The technician should also be able to provide independent certification of sterilization for the needles that they intend using for the procedure which can easily be provided by the manufacturer if in fact the needles are genuinely sterile, simply having the word 'sterile' or 'sterilised by gamma radiation' stamped on the needle packaging does not necessarily guarantee sterility.
Waiting Period - Understandably patients are often very keen to have their areola tattooing performed as soon as possible, completing the final finishing touches to the reconstruction is recognised as an important step towards a patients emotional healing. However during the 6-12 months after breast reconstruction the reconstructed breast may continue to change in shape, size, and orientation, as swelling subsides healing completes and final settling of the new structure occurs.
For this reason the longer that you feel you are able wait after reconstruction before having areola tattooing performed will ensure that the areola tattoo can be positioned optimally on the reconstructed breast after these changes have taken place. If surgical Nipple/Areola reconstruction has also been performed then it is best to wait 3-6 months after the surgery to permit the new areola complex to heal fully before tattooing.
Sometimes a surgeon may suggest tattooing in stages both before and after surgical nipple reconstruction, the benefit being that colour can be added to the donor skin for the formation of the nipple prior to the surgery and then again after healing. The benefit of this technique is that the pigment colour may hold better and the final result can be more aesthetically pleasing.
Patients who have had radiotherapy are normally advised by their treating doctors to wait 6 months after their last treatment before undergoing tattooing.
We have seen some spurious claims that any form of topical anaesthesia will adversely affect the outcome of areola tattooing, we have not seen any plausible evidence that would support those claims which were most likely made by those without adequate training in medical tattooing. The are a variety of pain management techniques that do not involve the use of topical anaesthetics which well trained technicians should be aware of, it would be inappropriate to needlessly subject a woman to discomfort during areola tattooing simply due to the lack of competency of the technician.
Complementary Services - In addition to areola tattooing most medical tattooists have also been trained to offer complementary services such as scar meso/needling techniques either to promote the return of natural skin colour or to improve the surface topography of reconstruction scars.

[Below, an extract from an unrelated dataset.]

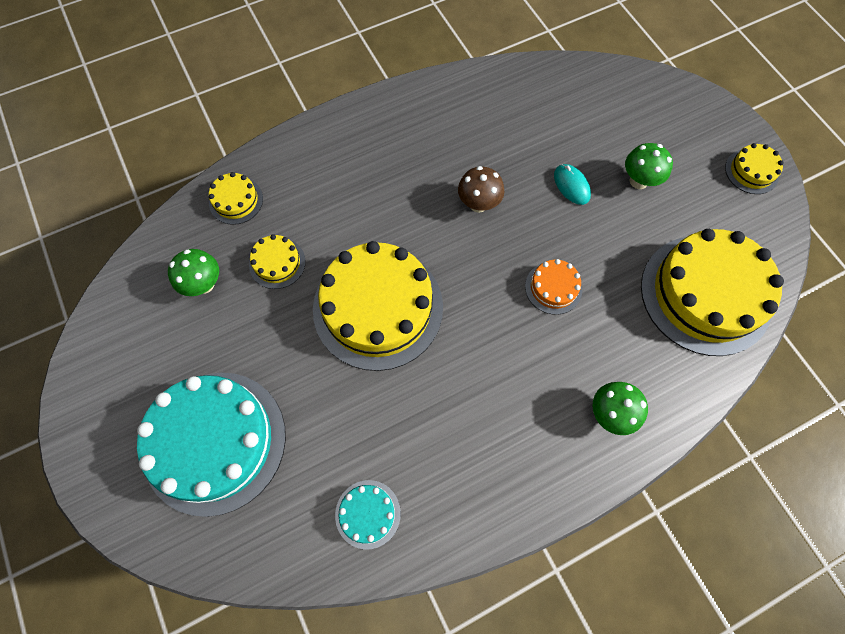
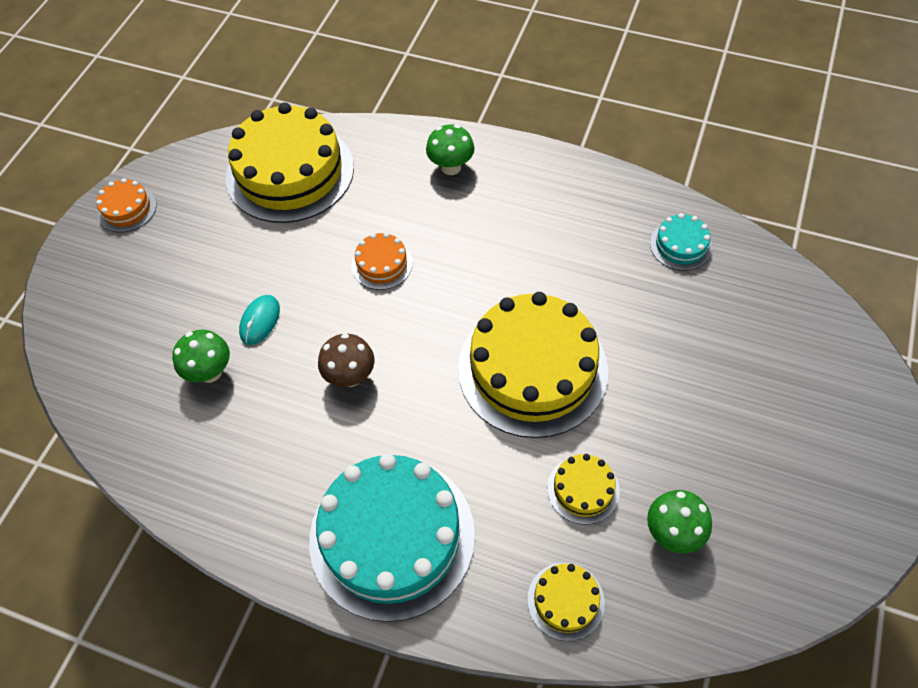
camera: 130 degrees left, 10 degrees down
turquoise cake [137,373,286,517] -> turquoise cake moved to [309,454,475,622]
green mushroom [625,143,673,189] -> green mushroom moved to [172,330,230,383]
yellow cake [725,143,784,194] -> orange cake [96,178,156,232]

Cosmetic Tattooists are also able to offer services such as eyebrow tattooing for those who have experienced permanent loss of hair following radiotherapy or chemotherapy. These types of specialised services can be provided at the same time as the areola tattooing and they are not usually available at a body art studio.
Referral - A personal referral to a technician by a medical practitioner or via a patient advocate group/body may be helpful but unless the party making the referral is a recognised provider of training and certification for medical tattooing then the referral should not be considered as a replacement for ensuring that your technician meets the service standard detailed in points above.
Health professionals and organisations who might consider referring a patient post mastectomy and reconstruction to a standard body art tattoo parlour for the purpose of areola tattooing would do well to consider their potential liability in the unfortunate event of an adverse outcome for the patient.